Weekly market update
At the close on Halloween, we got new all-time monthly closing highs in the S&P 500, the Dow, Global 100 index, NASDAQ, NASDAQ 100, Consumer Discretionary index, Technology index, Semiconductor index, J.P. Morgan Chase, Microsoft, Apple, Google among many others. My friends, these are not something you would find in a downtrend. In small-cap land; however, the underperformance has been obvious since March and is something I would like to see change.

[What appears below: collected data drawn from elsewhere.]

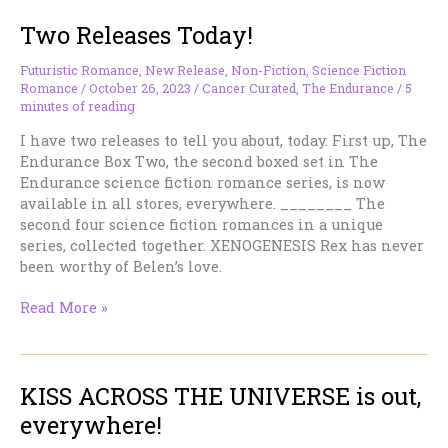
the
Two Releases Today!
Interspace
Origins
SFR
Futuristic Romance
,
New Release
,
Non-Fiction
,
Science Fiction
Romance
/
October 26, 2023
/
Cancer Curated
,
The Endurance
/
5
Series
minutes of reading
I have two releases to tell you about, today. First up, The
Endurance Box Two, the second boxed set in The
Endurance science fiction romance series, is now
available in all stores, everywhere. ________ The
second four science fiction romances in a unique
series, collected together. XENOGENESIS Rex has never
been worthy of Belen’s love.
Two
Read More »
Releases
Today!
KISS ACROSS THE UNIVERSE is out,
everywhere!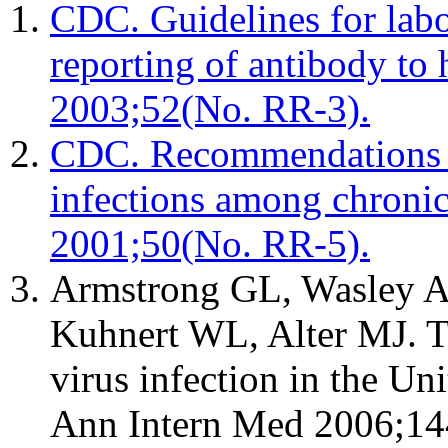
CDC. Guidelines for labor
reporting of antibody t
2003;52(No. RR-3).
CDC. Recommendations fo
infections among chron
2001;50(No. RR-5).
Armstrong GL, Wasley A
Kuhnert WL, Alter MJ. Th
virus infection in the Un
Ann Intern Med 2006;14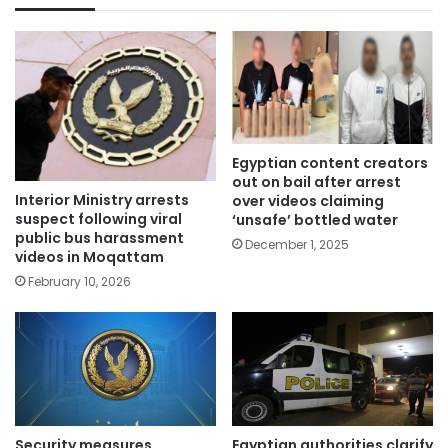
Egyptian content creators
out on bail after arrest
Interior Ministry arrests
over videos claiming
suspect following viral
‘unsafe’ bottled water
public bus harassment
December 1, 2025
videos in Moqattam
February 10, 2026
Security measures
Egyptian authorities clarify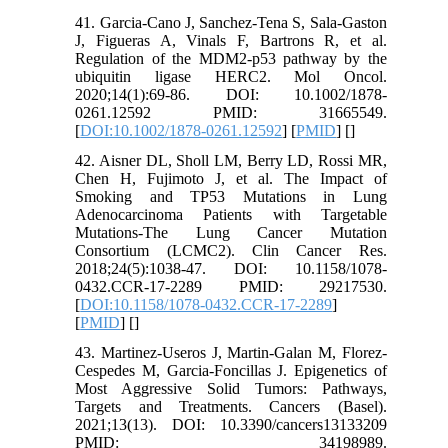
41. Garcia-Cano J, Sanchez-Tena S, Sala-Gaston
J, Figueras A, Vinals F, Bartrons R, et al.
Regulation of the MDM2-p53 pathway by the
ubiquitin ligase HERC2. Mol Oncol.
2020;14(1):69-86. DOI: 10.1002/1878-
0261.12592 PMID: 31665549.
[
DOI:10.1002/1878-0261.12592
] [
PMID
] [
]
42. Aisner DL, Sholl LM, Berry LD, Rossi MR,
Chen H, Fujimoto J, et al. The Impact of
Smoking and TP53 Mutations in Lung
Adenocarcinoma Patients with Targetable
Mutations-The Lung Cancer Mutation
Consortium (LCMC2). Clin Cancer Res.
2018;24(5):1038-47. DOI: 10.1158/1078-
0432.CCR-17-2289 PMID: 29217530.
[
DOI:10.1158/1078-0432.CCR-17-2289
]
[
PMID
] [
]
43. Martinez-Useros J, Martin-Galan M, Florez-
Cespedes M, Garcia-Foncillas J. Epigenetics of
Most Aggressive Solid Tumors: Pathways,
Targets and Treatments. Cancers (Basel).
2021;13(13). DOI: 10.3390/cancers13133209
PMID: 34198989.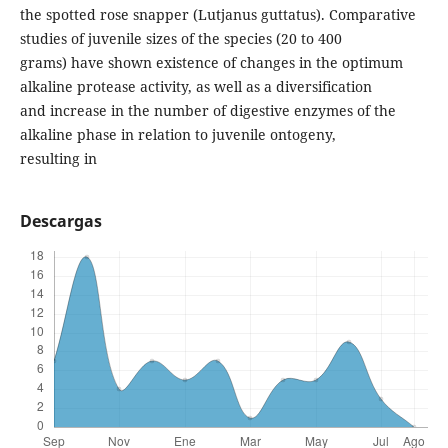
the spotted rose snapper (Lutjanus guttatus). Comparative
studies of juvenile sizes of the species (20 to 400
grams) have shown existence of changes in the optimum
alkaline protease activity, as well as a diversification
and increase in the number of digestive enzymes of the
alkaline phase in relation to juvenile ontogeny,
resulting in
Descargas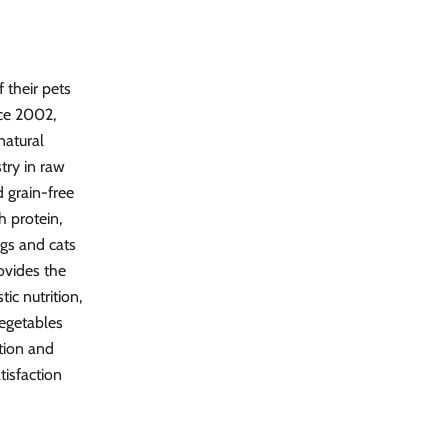
 their pets
nce 2002,
natural
stry in raw
 grain-free
h protein,
ogs and cats
rovides the
ic nutrition,
vegetables
ition and
tisfaction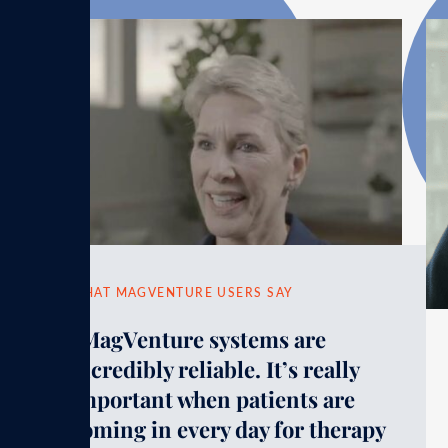
WHAT MAGVENTURE USERS SAY
“MagVenture systems are
incredibly reliable. It’s really
important when patients are
coming in every day for therapy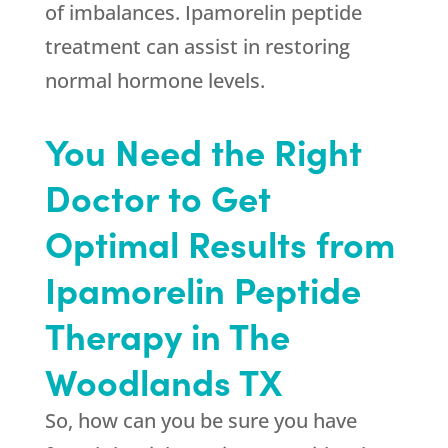
of imbalances. Ipamorelin peptide
treatment can assist in restoring
normal hormone levels.
You Need the Right
Doctor to Get
Optimal Results from
Ipamorelin Peptide
Therapy in The
Woodlands TX
So, how can you be sure you have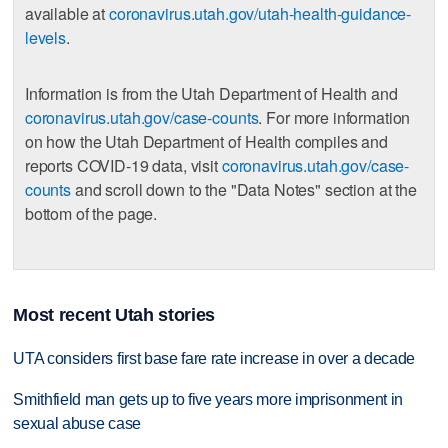
available at
coronavirus.utah.gov/utah-health-guidance-
levels
.
Information is from the Utah Department of Health and
coronavirus.utah.gov/case-counts
. For more information
on how the Utah Department of Health compiles and
reports COVID-19 data, visit
coronavirus.utah.gov/case-
counts
and scroll down to the "Data Notes" section at the
bottom of the page.
Most recent Utah stories
UTA considers first base fare rate increase in over a decade
Smithfield man gets up to five years more imprisonment in
sexual abuse case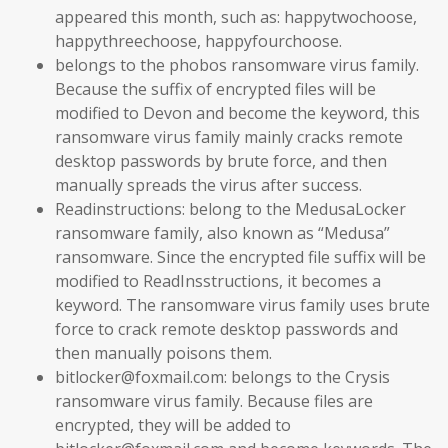
appeared this month, such as: happytwochoose,
happythreechoose, happyfourchoose.
belongs to the phobos ransomware virus family.
Because the suffix of encrypted files will be
modified to Devon and become the keyword, this
ransomware virus family mainly cracks remote
desktop passwords by brute force, and then
manually spreads the virus after success.
Readinstructions: belong to the MedusaLocker
ransomware family, also known as “Medusa”
ransomware. Since the encrypted file suffix will be
modified to ReadInsstructions, it becomes a
keyword. The ransomware virus family uses brute
force to crack remote desktop passwords and
then manually poisons them.
bitlocker@foxmail.com: belongs to the Crysis
ransomware virus family. Because files are
encrypted, they will be added to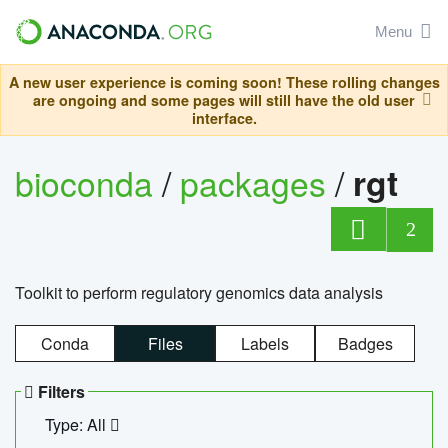
Menu
A new user experience is coming soon! These rolling changes
are ongoing and some pages will still have the old user
interface.
bioconda
/
packages
/
rgt
2
Toolkit to perform regulatory genomics data analysis
Conda
Files
Labels
Badges
Filters
Type: All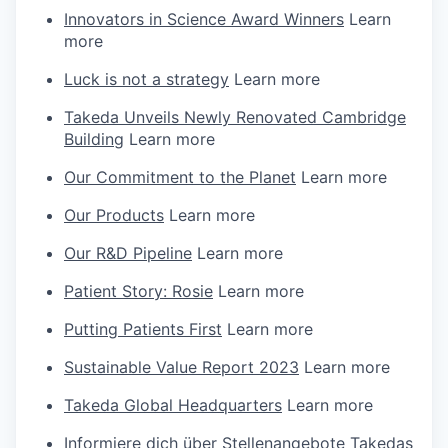
Innovators in Science Award Winners
Learn
more
Luck is not a strategy
Learn more
Takeda Unveils Newly Renovated Cambridge
Building
Learn more
Our Commitment to the Planet
Learn more
Our Products
Learn more
Our R&D Pipeline
Learn more
Patient Story: Rosie
Learn more
Putting Patients First
Learn more
Sustainable Value Report 2023
Learn more
Takeda Global Headquarters
Learn more
Informiere dich über Stellenangebote Takedas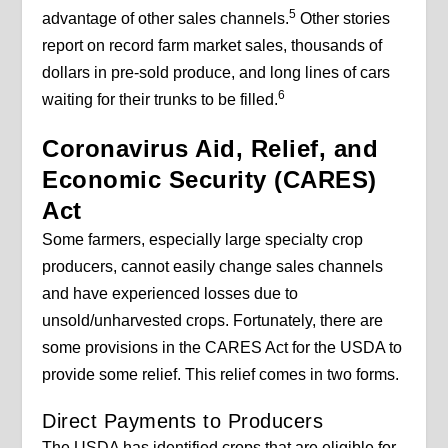
5
advantage of other sales channels.
Other stories
report on record farm market sales, thousands of
dollars in pre-sold produce, and long lines of cars
6
waiting for their trunks to be filled.
Coronavirus Aid, Relief, and
Economic Security (CARES)
Act
Some farmers, especially large specialty crop
producers, cannot easily change sales channels
and have experienced losses due to
unsold/unharvested crops. Fortunately, there are
some provisions in the CARES Act for the USDA to
provide some relief. This relief comes in two forms.
Direct Payments to Producers
The USDA has identified crops that are eligible for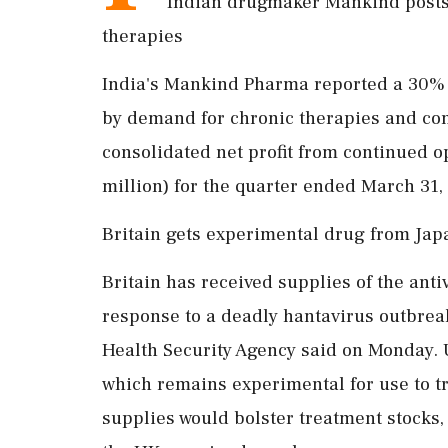
Indian drugmaker Mankind posts 
therapies
India's Mankind Pharma reported a 30% ri
by demand for chronic therapies and co
consolidated net profit from continued o
million) for the quarter ended March 31, f
Britain gets experimental drug from Jap
Britain has received supplies of the antiv
response to a deadly hantavirus outbreak
Health Security Agency ​said on Monday. 
which remains experimental for use to tr
supplies would bolster treatment stocks, 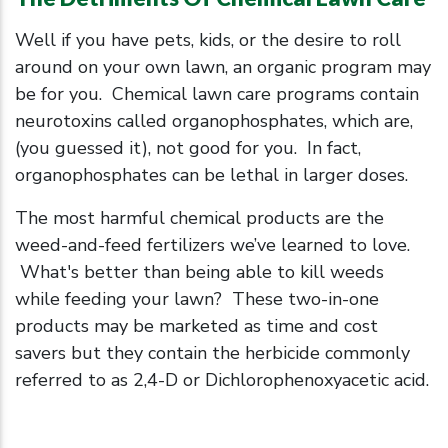
Well if you have pets, kids, or the desire to roll
around on your own lawn, an organic program may
be for you. Chemical lawn care programs contain
neurotoxins called organophosphates, which are,
(you guessed it), not good for you. In fact,
organophosphates can be lethal in larger doses.
The most harmful chemical products are the
weed-and-feed fertilizers we’ve learned to love.
What's better than being able to kill weeds
while feeding your lawn? These two-in-one
products may be marketed as time and cost
savers but they contain the herbicide commonly
referred to as 2,4-D or Dichlorophenoxyacetic acid.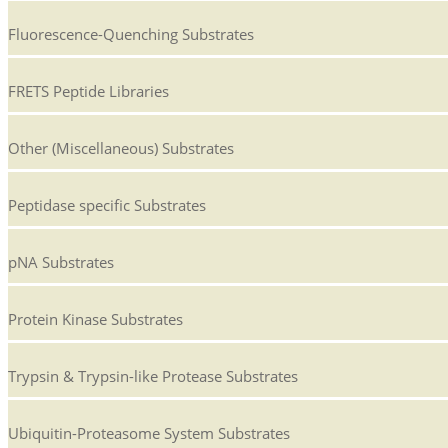
Fluorescence-Quenching Substrates
FRETS Peptide Libraries
Other (Miscellaneous) Substrates
Peptidase specific Substrates
pNA Substrates
Protein Kinase Substrates
Trypsin & Trypsin-like Protease Substrates
Ubiquitin-Proteasome System Substrates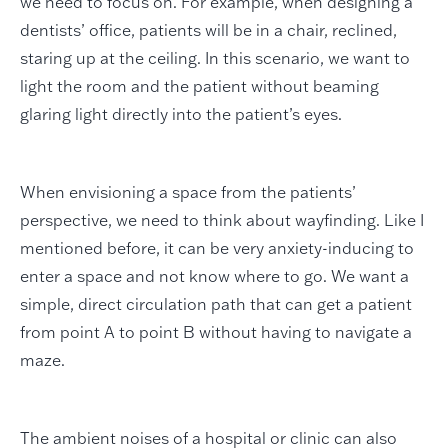
we need to focus on. For example, when designing a
dentists’ office, patients will be in a chair, reclined,
staring up at the ceiling. In this scenario, we want to
light the room and the patient without beaming
glaring light directly into the patient’s eyes.
When envisioning a space from the patients’
perspective, we need to think about wayfinding. Like I
mentioned before, it can be very anxiety-inducing to
enter a space and not know where to go. We want a
simple, direct circulation path that can get a patient
from point A to point B without having to navigate a
maze.
The ambient noises of a hospital or clinic can also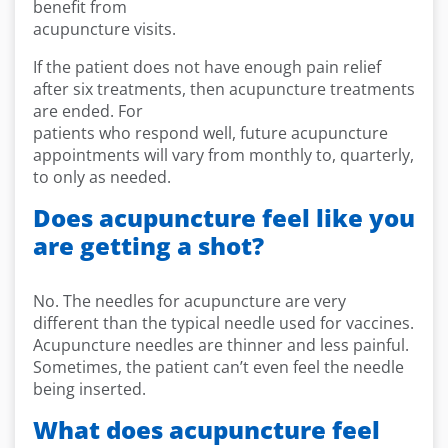
benefit from
acupuncture visits.
If the patient does not have enough pain relief
after six treatments, then acupuncture treatments
are ended. For
patients who respond well, future acupuncture
appointments will vary from monthly to, quarterly,
to only as needed.
Does acupuncture feel like you
are getting a shot?
No. The needles for acupuncture are very
different than the typical needle used for vaccines.
Acupuncture needles are thinner and less painful.
Sometimes, the patient can’t even feel the needle
being inserted.
What does acupuncture feel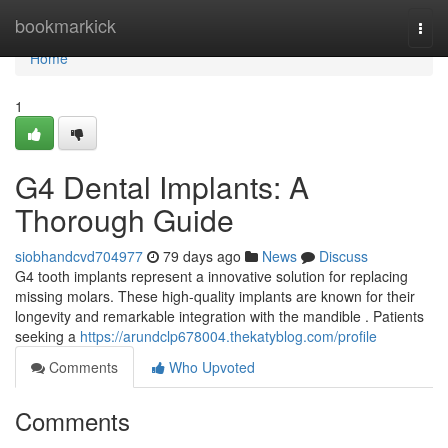
Home
bookmarkick
Togg
navi
Home
1
G4 Dental Implants: A
Thorough Guide
siobhandcvd704977
79 days ago
News
Discuss
G4 tooth implants represent a innovative solution for replacing
missing molars. These high-quality implants are known for their
longevity and remarkable integration with the mandible . Patients
seeking a
https://arundclp678004.thekatyblog.com/profile
Comments
Who Upvoted
Comments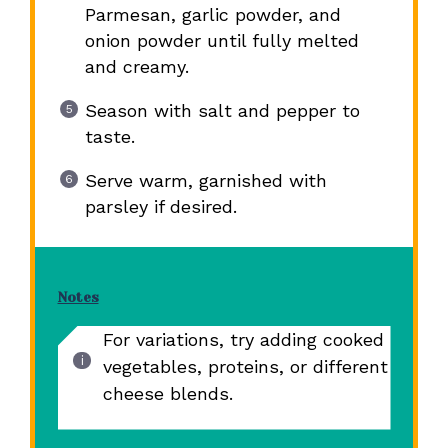
Parmesan, garlic powder, and
onion powder until fully melted
and creamy.
Season with salt and pepper to
taste.
Serve warm, garnished with
parsley if desired.
Notes
For variations, try adding cooked
vegetables, proteins, or different
cheese blends.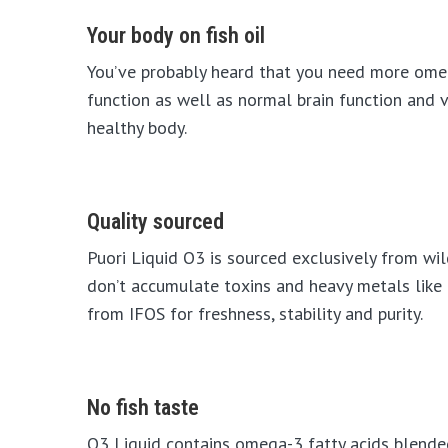
Your body on fish oil
You’ve probably heard that you need more omeg
function as well as normal brain function and v
healthy body.
Quality sourced
Puori Liquid O3 is sourced exclusively from wil
don’t accumulate toxins and heavy metals like 
from IFOS for freshness, stability and purity.
No fish taste
O3 Liquid contains omega-3 fatty acids blended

I don’t care how often people in the business media complain about trade, Brexit, recession, Russia, Ukraine, North Korea or the President—the trend is our friend and the trend is higher for stocks. If the markets are not falling on inverted yield curves, a plague of negative interest rates, plunging ISM numbers and even Boeing texts—the markets may be telling us something:
- The bad news is already baked in and/or,
- The fundamentals are turning positive.
Earnings season has kicked into high gear over the last two weeks and most companies are reporting earnings and revenues much better than analysts have warned us about. Most of the banks crushed earnings and most of the tech earnings have followed suit. We have not been without concerns, especially with names like Amazon and Google—who are spending money hand over fist—but those concerns have only lasted maybe one day.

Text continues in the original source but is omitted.